ForceWare Graphics Driver - Nvidiaus.download.nvidia.com/Windows/91.47/91.47_ForceWare_nView_Use… · NVIDIA Corporation NVIDIA ForceWare Graphics Driver User’s Guide Published

NVIDIA Quadro Professional Drivers Release 95 … of Tables iv NVIDIA Corporation Release 95 Version 97.78 NVIDIA Corporation 1 NVIDIA Quadro Professional Drivers, Release 95 Version

Ben Wilson COMP 1631 Winter 2011 NVIDIA CORPORATION.

An Overview of the NVIDIA UNIX Graphics Driver XDevConf, February 8, 2006 Andy Ritger, NVIDIA Corporation.

NVIDIA GRID K1 K2 HP Datasheet€¦ · Title: NVIDIA GRID K1 K2 HP Datasheet Author: NVIDIA Corporation Subject: NVIDIA GRID boards provide GPU virtualization, low-latency remote

Dx8 Pixel Shaders Sim Dietrich NVIDIA Corporation sim.dietrich@nvidia.com.

GeForce Drivers - cn.download.nvidia.comcn.download.nvidia.com/Windows/174.74/174.74_NVIDIA_Control_Pa… · NVIDIA Corporation iii NVIDIA Release 174 Graphics Driver Quick Start

NVIDIA Quadro Professional Drivers Release 165 …us.download.nvidia.com/Windows/Quadro_Certified/165.42/...NVIDIA Corporation i NVIDIA Quadro Professional Drivers Release 165 Notes1.
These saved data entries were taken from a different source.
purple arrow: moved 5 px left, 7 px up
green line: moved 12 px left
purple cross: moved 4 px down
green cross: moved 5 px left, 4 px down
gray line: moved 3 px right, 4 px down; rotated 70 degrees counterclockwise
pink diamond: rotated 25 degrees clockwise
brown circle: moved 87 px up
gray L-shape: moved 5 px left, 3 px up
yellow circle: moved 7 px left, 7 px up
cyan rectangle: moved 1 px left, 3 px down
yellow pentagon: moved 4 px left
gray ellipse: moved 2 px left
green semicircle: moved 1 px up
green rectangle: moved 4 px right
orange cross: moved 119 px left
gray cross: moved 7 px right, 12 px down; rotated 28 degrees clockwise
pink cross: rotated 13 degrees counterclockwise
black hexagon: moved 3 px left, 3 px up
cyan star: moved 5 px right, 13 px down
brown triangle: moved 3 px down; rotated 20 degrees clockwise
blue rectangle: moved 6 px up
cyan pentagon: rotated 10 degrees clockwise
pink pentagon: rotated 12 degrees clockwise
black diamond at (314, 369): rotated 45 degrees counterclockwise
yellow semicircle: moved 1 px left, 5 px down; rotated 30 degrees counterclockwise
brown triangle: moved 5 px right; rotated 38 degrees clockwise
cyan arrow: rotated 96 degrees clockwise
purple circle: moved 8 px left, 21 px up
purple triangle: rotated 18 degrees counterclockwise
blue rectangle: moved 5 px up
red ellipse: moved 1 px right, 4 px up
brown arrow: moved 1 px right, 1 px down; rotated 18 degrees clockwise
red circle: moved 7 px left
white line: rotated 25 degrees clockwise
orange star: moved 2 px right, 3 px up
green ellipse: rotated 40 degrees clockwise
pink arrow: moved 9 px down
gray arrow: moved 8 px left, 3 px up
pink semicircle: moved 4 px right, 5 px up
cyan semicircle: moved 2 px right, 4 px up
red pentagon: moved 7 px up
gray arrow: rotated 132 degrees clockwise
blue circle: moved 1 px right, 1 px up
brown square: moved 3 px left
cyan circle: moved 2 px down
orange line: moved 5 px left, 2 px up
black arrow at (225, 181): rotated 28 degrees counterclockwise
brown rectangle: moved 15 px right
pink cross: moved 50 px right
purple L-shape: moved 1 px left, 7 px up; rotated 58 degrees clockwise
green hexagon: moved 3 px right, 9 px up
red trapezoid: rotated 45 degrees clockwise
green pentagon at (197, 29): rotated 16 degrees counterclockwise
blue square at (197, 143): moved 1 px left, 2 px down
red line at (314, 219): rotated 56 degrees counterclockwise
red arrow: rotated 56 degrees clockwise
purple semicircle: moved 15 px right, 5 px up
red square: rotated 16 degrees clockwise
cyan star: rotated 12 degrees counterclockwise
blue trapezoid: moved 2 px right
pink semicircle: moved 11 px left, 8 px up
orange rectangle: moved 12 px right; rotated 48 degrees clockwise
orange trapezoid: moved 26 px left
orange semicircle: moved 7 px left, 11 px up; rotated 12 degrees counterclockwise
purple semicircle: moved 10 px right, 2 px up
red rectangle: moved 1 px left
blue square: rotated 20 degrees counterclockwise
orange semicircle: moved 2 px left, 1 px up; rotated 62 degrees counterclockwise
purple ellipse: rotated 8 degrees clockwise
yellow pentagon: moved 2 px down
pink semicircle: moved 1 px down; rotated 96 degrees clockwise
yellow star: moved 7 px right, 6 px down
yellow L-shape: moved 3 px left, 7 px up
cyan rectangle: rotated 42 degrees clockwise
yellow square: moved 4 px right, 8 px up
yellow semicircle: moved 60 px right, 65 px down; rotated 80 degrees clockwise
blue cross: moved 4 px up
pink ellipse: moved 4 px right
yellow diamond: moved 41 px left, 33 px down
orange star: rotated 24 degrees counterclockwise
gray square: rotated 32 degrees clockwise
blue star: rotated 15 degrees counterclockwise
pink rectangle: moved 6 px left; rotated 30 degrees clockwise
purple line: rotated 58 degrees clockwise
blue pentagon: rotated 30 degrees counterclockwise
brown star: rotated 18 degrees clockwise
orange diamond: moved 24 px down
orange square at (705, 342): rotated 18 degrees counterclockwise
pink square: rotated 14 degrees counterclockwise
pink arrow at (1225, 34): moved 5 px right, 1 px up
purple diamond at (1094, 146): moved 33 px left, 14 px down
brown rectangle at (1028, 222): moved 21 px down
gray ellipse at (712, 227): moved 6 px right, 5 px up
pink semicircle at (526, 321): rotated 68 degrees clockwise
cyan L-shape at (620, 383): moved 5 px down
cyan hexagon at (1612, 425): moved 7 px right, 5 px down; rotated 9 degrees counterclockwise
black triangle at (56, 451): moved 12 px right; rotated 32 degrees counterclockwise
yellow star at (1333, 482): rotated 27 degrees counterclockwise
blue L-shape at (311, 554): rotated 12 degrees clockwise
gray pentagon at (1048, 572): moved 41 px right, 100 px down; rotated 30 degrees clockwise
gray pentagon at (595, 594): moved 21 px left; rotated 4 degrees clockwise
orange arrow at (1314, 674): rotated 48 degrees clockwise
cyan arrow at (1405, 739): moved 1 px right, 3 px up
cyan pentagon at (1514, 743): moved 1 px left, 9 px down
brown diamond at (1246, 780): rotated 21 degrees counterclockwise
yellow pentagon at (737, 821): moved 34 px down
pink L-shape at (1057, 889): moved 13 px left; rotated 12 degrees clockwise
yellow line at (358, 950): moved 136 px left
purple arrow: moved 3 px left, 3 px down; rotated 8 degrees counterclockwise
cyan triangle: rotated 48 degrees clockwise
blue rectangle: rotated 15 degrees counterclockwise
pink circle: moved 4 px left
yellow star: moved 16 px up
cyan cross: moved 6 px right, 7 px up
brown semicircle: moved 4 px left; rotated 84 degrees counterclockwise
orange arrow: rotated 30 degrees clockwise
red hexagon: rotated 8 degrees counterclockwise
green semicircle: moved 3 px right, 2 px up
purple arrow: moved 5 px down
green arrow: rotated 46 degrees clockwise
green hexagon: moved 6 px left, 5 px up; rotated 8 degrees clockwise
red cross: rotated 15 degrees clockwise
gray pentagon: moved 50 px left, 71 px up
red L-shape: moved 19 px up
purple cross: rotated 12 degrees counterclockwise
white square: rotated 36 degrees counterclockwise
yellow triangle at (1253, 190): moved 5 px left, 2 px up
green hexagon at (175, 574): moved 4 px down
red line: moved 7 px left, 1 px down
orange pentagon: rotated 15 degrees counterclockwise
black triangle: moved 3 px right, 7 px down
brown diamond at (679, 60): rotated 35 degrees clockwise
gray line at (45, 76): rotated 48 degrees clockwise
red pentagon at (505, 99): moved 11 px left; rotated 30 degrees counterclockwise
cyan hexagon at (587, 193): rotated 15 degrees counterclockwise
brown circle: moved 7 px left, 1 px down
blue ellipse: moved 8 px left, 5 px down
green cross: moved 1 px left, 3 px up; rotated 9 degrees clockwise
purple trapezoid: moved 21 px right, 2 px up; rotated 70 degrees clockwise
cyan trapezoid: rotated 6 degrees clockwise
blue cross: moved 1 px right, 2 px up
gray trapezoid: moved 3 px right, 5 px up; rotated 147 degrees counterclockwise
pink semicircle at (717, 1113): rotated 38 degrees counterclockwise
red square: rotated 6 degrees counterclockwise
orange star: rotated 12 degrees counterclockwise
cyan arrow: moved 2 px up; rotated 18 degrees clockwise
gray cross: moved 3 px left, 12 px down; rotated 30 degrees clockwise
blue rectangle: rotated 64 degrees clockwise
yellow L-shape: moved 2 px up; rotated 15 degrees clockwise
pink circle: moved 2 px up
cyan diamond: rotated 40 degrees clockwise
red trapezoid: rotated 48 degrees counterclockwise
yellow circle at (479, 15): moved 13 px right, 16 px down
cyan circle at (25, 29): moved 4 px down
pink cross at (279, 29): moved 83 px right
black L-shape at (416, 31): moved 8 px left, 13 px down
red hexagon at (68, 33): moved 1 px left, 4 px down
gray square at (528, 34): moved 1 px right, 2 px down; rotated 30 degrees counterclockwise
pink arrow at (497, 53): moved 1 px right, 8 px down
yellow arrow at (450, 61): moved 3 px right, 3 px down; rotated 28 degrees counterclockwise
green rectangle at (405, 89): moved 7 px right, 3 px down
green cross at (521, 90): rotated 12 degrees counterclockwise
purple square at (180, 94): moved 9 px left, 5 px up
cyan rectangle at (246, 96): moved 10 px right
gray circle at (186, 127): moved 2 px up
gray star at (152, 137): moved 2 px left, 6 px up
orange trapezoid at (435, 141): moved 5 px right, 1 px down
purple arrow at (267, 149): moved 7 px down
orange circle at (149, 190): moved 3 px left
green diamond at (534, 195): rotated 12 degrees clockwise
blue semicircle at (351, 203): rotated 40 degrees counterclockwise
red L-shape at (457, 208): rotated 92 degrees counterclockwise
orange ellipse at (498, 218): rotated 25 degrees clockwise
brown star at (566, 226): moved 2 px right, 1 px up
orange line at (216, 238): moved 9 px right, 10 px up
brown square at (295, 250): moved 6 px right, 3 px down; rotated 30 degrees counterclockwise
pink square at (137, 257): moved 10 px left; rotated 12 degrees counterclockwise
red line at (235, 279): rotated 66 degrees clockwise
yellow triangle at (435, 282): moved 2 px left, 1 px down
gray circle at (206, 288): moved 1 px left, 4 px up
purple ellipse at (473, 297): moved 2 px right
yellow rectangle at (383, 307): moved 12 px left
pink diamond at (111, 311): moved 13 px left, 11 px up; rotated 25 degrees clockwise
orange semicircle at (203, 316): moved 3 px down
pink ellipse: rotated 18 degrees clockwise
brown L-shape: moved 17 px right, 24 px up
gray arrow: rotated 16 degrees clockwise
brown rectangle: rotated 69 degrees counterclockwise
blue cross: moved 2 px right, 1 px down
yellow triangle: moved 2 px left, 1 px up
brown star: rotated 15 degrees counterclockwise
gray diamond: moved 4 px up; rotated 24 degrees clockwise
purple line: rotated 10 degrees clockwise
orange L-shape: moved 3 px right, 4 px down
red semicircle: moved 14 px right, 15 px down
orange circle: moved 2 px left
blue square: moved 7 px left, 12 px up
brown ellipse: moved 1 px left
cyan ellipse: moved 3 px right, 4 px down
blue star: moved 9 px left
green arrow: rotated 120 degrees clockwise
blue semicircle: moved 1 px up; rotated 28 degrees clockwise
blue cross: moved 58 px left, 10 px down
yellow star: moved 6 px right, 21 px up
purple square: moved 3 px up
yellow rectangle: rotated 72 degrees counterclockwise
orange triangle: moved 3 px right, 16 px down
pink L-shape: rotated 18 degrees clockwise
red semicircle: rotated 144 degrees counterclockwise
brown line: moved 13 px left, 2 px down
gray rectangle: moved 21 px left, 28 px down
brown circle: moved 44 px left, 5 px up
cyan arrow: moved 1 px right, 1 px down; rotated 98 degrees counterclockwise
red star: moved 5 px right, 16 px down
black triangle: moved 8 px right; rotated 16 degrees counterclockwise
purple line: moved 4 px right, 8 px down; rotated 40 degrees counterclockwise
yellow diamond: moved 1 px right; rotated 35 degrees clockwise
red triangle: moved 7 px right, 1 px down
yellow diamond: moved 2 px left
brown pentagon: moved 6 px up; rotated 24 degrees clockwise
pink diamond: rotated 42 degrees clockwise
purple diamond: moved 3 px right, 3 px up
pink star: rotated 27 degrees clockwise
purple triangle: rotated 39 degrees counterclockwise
When Shaders & TexturesCollide Kevin Bjorke NVIDIA Corporation.

THE NVIDIA DEEP LEARNING ACCELERATOR · 2018-08-19 · Encourage Deep Learning applications Invite contributions from the community ... ©2018 NVIDIA CORPORATION ©2018 NVIDIA CORPORATION

CUDA C/C++ BASICS NVIDIA Corporation © NVIDIA 2013.